Die aktivsten, grosszügigsten, engagiertesten und missionarisch am aktivsten Christen kommen aus dem Segment der im geistlichen Wachstum am meisten Fortgeschrittenen. Trotzdem sind sie immer noch auf Wachstum angelegt: Paulus war bei der ersten Missionsreise schon geistlicher Vater, aber dennoch entwickelte er sich vom «geringsten Apostel» zum «grössten aller Sünder».

 

Diese und andere Erkenntnisse stammen aus der Bibel sowie aus einer grossangelegten Studie, die unter mehr als 150'000 Personen durchgeführt wurde. 25% der Befragten sagten, dass ihr geistliches Wachstum zum Stillstand gekommen ist oder sind unzufrieden mit der Rolle, die die Gemeinde in ihrem geistlichen Wachstumsprozess spielt. Unsere Berufung ist es zu wachsen! Die Mühe ist kein Vergleich mit der Ernte, die wir erwarten dürfen, es lohnt sich allemal.

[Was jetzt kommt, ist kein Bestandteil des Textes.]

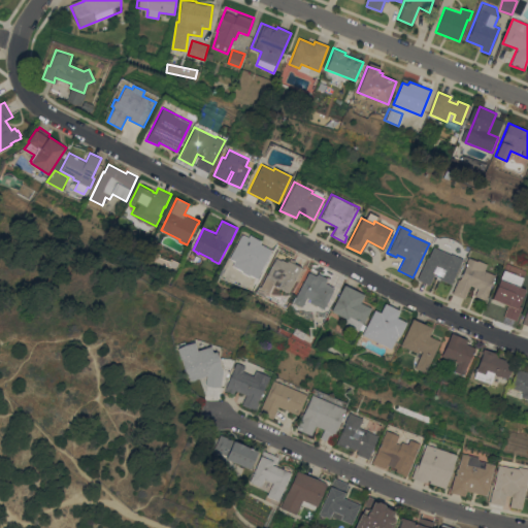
[(242,234),(249,237),(250,234),(262,240),(260,243),(272,250),(258,278),(251,274),(251,275),(242,272),(243,270),(233,265),(235,261),(230,258),(242,234)]
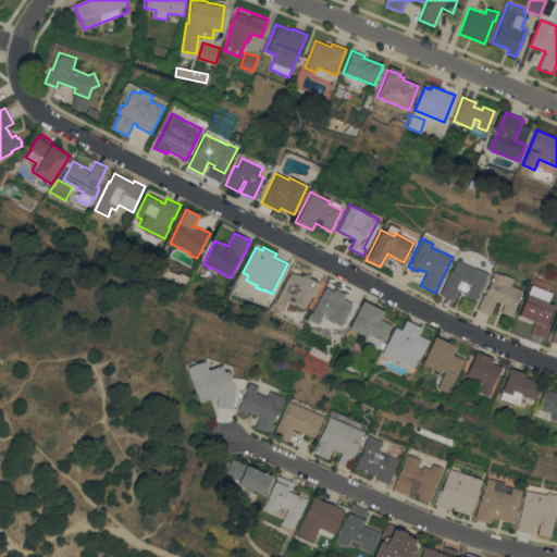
[(456,260),(474,269),(474,268),(487,273),(475,300),(463,295),(465,293),(457,289),(453,300),(438,295),(449,271),(450,271),(456,260)]
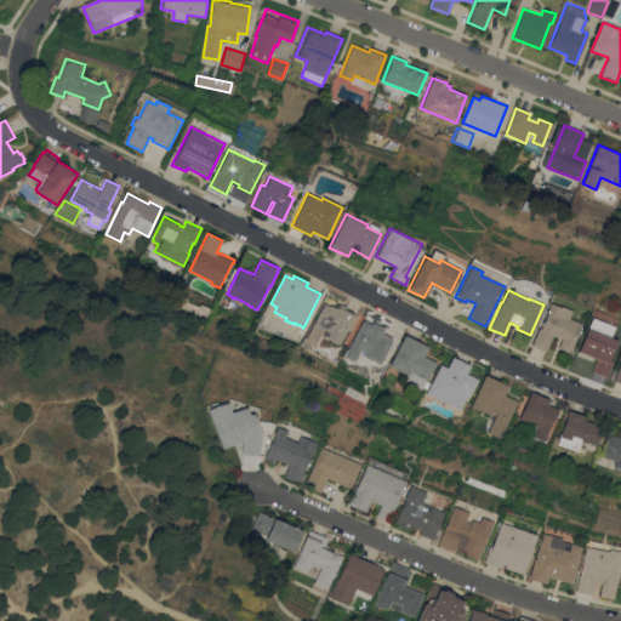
[(358,315),(351,330),(347,329),(340,343),(328,337),(328,336),(322,334),(317,345),(315,343),(313,349),(301,343),(305,337),(307,339),(324,302),(331,306),(331,305),(337,308),(339,306),(340,307),(341,303),(347,306),(346,309),(358,315)]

Beim Hobbygärtner spielte die Nachbarin, die über den Zaun schaute, eine wesentliche Rolle für das Wachstum der Stangenbohne. Es ist wichtig, dass wir ebenfalls Menschen über «unseren Zaun» blicken lassen. Ein sehr guter Ort dafür sind Kleingruppen, in denen man sich das Mandat gibt, einem ins Leben zu reden.

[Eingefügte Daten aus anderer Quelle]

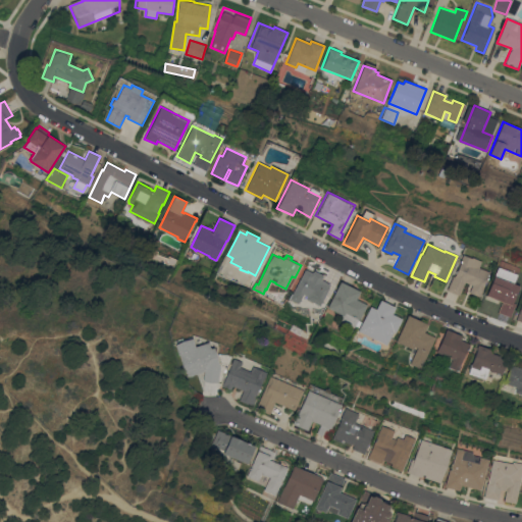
[(462,254),(471,258),(471,257),(481,262),(478,267),(491,273),(480,297),(469,292),(471,285),(464,282),(458,296),(446,290),(452,275),(454,275),(461,260),(460,259),(462,254)]
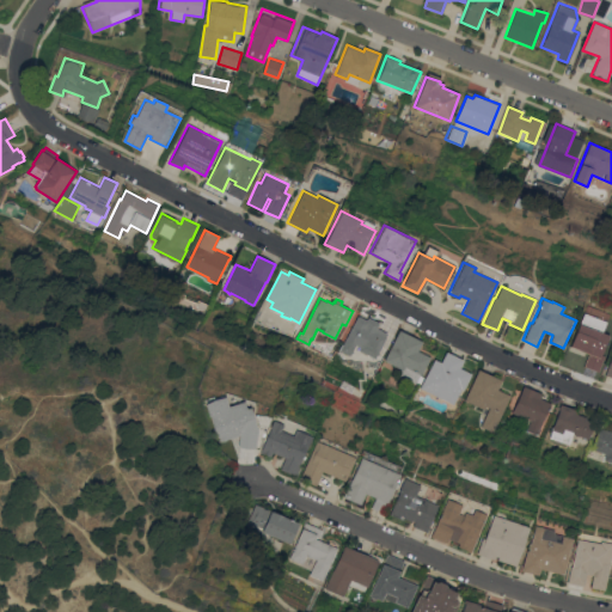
[(582,312),(606,322),(601,332),(609,335),(600,354),(605,355),(599,372),(583,366),(589,353),(569,346),(582,312)]
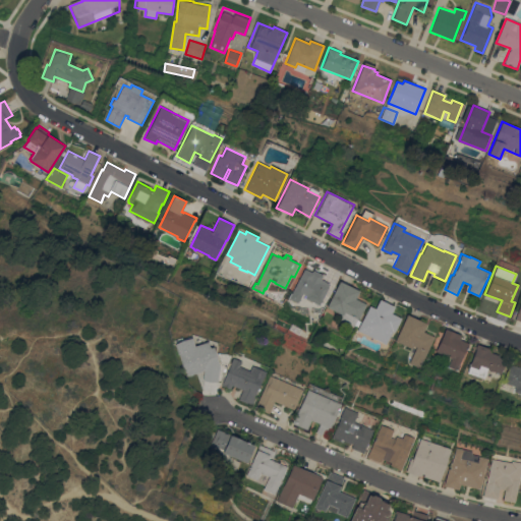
[(298,302),(289,298),(304,268),(312,272),(313,270),(324,275),(322,279),(330,283),(329,286),(330,286),(321,305),(306,297),(307,296),(303,293),(300,299),(298,302)]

«Aber die dich lieben, sollen in ihrer Kraft wachsen wie die aufgehende Sonne!» (Richter 5,31). Das Leben eines Menschen, der Gott liebt, gleicht einer aufgehenden Sonne. Sein Leben findet zwischen Sonnenaufgang und Zenit statt. Selbst, wenn der äussere Mensch aufgerieben und schwach wird, nimmt der innere Mensch immer noch zu. Der 95-järigen Pablo Casals, der als der grösste Cellist gilt, den die Welt je gesehen hat, hatte eine vorbildliche Einstellung. Ein junger Reporter fragte ihn eines Tages: «Sie sind 95. Sie gelten als der beste Cellist der Welt und trotzdem üben Sie noch sechs Stunden am Tag. Warum?» Worauf der antwortete: «Weil ich denke, dass ich Fortschritte mache.» Wir sind noch nicht am Ziel angekommen und sollten jeden Tag Fortschritte machen. So werden wir reif in Christus und ein Wohlgeruch für unsere Umgebung.

 

 

Mögliche Fragen für die Kleingruppen

Bibeltext lesen: Hebräer 5,11-14; 1Korinther 3,1-4

  1. Auf welchem Feld im Wachstumspfad würdest du dich einschätzen? Warum?
  2. Willst du wachsen im Glauben? Was ist der Preis dafür?
  3. Was für eine Rolle spielt die seetal chile in deiner Entwicklung?
  4. Kennst du Menschen, die Christus im Zentrum haben? Wie fühlt sich das an?
  5. Was bedeutet die Tatsache, dass Gott es wachsen lässt, für dein Leben?